La question d’une alliance sera soumise au congrès du PQ, où les membres pourront se prononcer. «On va avoir un congrès et je pense que les militants et militantes du Parti québécois sont assez matures, qu’ils sont en mesure de bien apprécier la situation politique et nous débattrons de ces questions extrêmement importantes à l’intérieur du congrès», explique Pierre Karl Péladeau.

Pour sa part, le chef de la CAQ a complètement balayé du revers de la main mardi l’idée d’alliance entre la CAQ et le PQ. Il rappelle que le projet nationaliste de la CAQ doit se faire «à l’intérieur du Canada», alors que le PQ souhaite l’indépendance du Québec.

«Donc, il n’y aura jamais d’alliance, quelle qu’elle soit, avec le Parti québécois», a-t-il tranché sans détour au cours d’une entrevue de mi-mandat.

François Legault a également affirmé au cours de la même entrevue que deux députés péquistes songent toujours à se joindre à sa formation politique. Une affirmation que Pierre Karl Péladeau qualifie de «fantasme» de la part du chef caquiste.

«C’est à lui d’être responsable de ses propos, répond Pierre Karl Péladeau. Je n’ai pas d’autres commentaires à faire.»

Une fuite de sièges sociaux?

Par ailleurs, le chef de l’opposition officielle estime que les libéraux n’ont pas su relancer l’économie québécoise, tel que promis en campagne électorale. «Nous sommes loin des promesses du trio économique de 250 000 emplois», lance-t-il.

À cela s’ajoute la vente de symboles économiques forts au Québec, dont Rona et Les Rôtisseries St-Hubert, déplore-t-il.

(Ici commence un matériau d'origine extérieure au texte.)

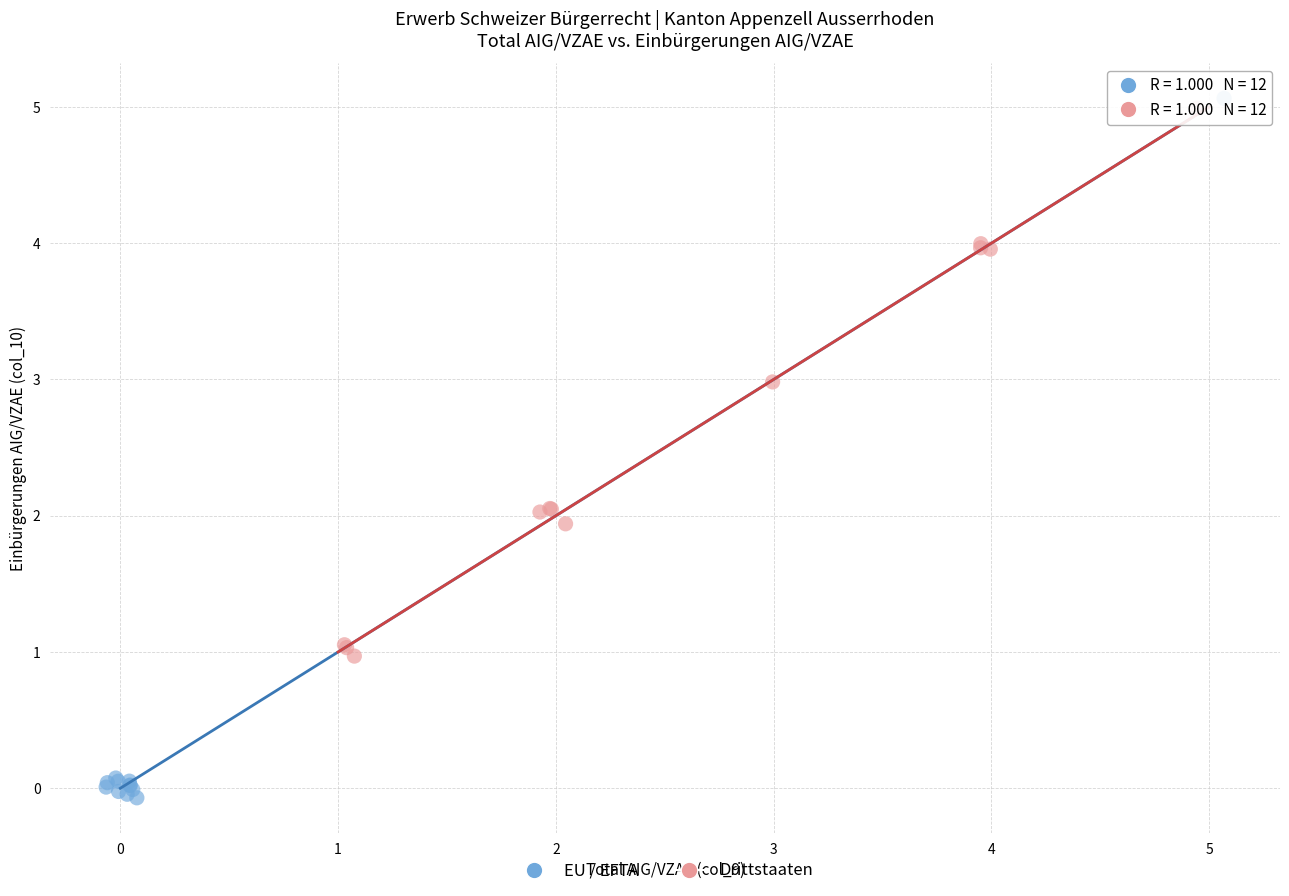

Which series has the widest spread of Y values?

EU / EFTA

Pourtant, le gouvernement Couillard fait valoir que les entreprises québécoises achètent beaucoup plus de concurrentes étrangères que l’inverse. Le magazine L’actualité soulignait récemment que 258 entreprises étrangères ont été achetées par des intérêts québécois depuis six ans, contre 85 compagnies québécoises acquises par des concurrents hors Québec.

«Il faudrait que [le gouvernement libéral] explique pourquoi le Québec a perdu 285 sièges sociaux dans les dix dernières années», réplique Pierre Karl Péladeau.

Pour l’ex-homme d’affaires, le départ d’un siège social signifie la perte d’un «écosystème». «Tous les professionnels qui y sont associés risquent de voir eux aussi leurs activités diminuer», souligne-t-il. Et c’est sans compter les pertes d’emplois bien rémunérés, ajoute-t-il.

Alors que Sam Hamad doit revenir à l’Assemblée nationale jeudi, le chef péquiste estime que les déboires entourant le président du Conseil du trésor plongent le gouvernement Couillard dans l’embarras, alors que «nous devrions mettre l’accent sur la relance économique».

«Il est à parier que les circonstances qui entourent actuellement le gouvernement risquent de perdurer, dit-il. Et ce sont les Québécois et les Québécoises qui vont en subir les dommages les plus sérieux.»